In impala while running queries over large data, sometimes we may get an error like this.
WARNINGS: Create file /tmp/impala-scratch/94869b99d0d6457:765d2bc009a914ad_94869b99d0d6457:765d2bc009a914af_516bff1b-7342-434e-8c95-c777bb7f237e failed with errno=2 description=Error(2): No such file or directory Backend 1:Create file /tmp/impala-scratch/94869b99d0d6457:765d2bc009a914ad_94869b99d0d6457:765d2bc009a914af_516bff1b-7342-434e-8c95-c777bb7f237e failed with errno=2 description=Error(2): No such file or directory
One of my friends faced this issue and on investigation I found that this issue is because of the unexpected deletion of files inside the impala scratch directory. The intermediate files used during large sort, join, aggregation, or analytic function operations are stored in this scratch directory. By default the impala scratch directory is /tmp/impala-scratch. These directoroes will be deleted after the query execution. The best solution for this problem is to change the scratch directory to some other directory. This can be done by starting the impala daemon with the option –scratch_dirs=”path_to_directory”. This directory is in the local linux file system. Not in the hdfs. Impala will not start if it is not having proper read/write access to the files in the “scratch” directory.
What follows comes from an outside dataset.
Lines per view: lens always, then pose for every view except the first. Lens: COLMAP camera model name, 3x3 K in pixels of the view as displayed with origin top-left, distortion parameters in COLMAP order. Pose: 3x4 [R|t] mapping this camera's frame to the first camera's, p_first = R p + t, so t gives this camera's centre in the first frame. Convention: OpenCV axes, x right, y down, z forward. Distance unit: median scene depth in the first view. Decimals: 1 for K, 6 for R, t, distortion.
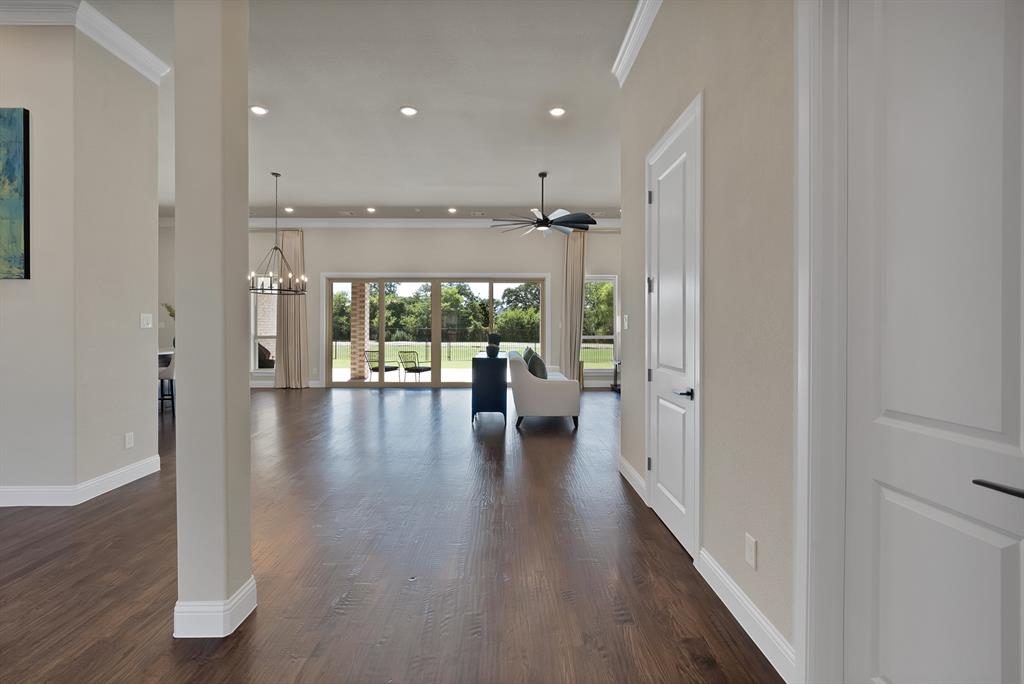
lens RADIAL K [[444.0, 0, 511.4], [0, 444.0, 332.8], [0, 0, 1]] dist [-0.000024, -0.000019]
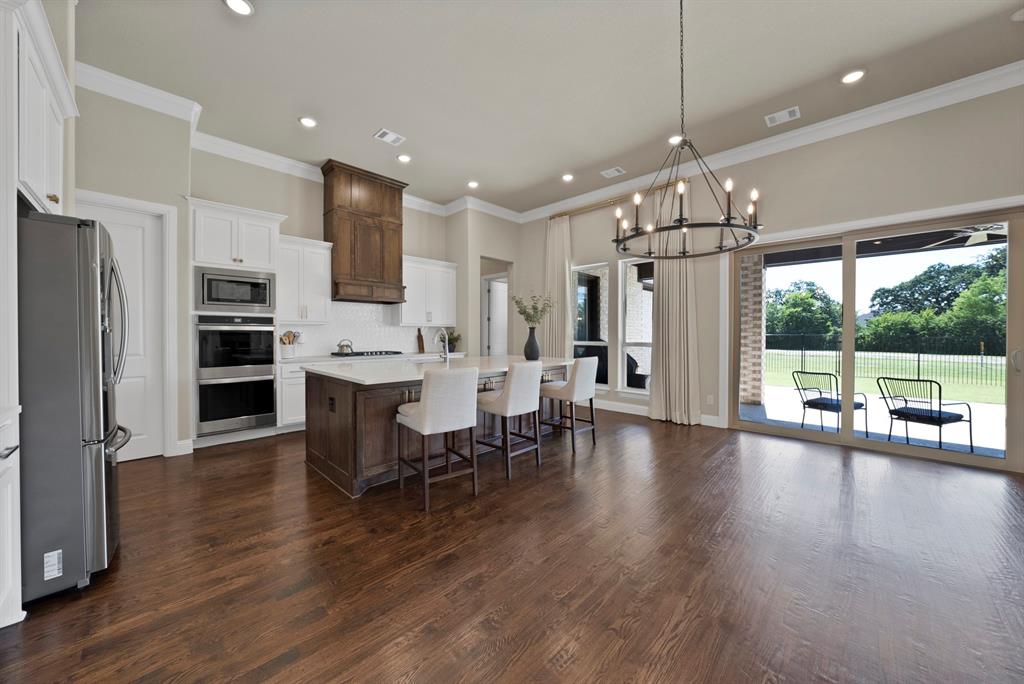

If you are using impala in EMR cluster, to modify the start up options, make the changes in the bootstrap action. If you want to modify this conf in an existing EMR cluster, stop the service nanny in all the nodes and restart the impala with this scratch directory property. If service nanny is running, you will not be able to restart the impala with this new argument because the service nanny will perform the service restart before your restart .. 🙂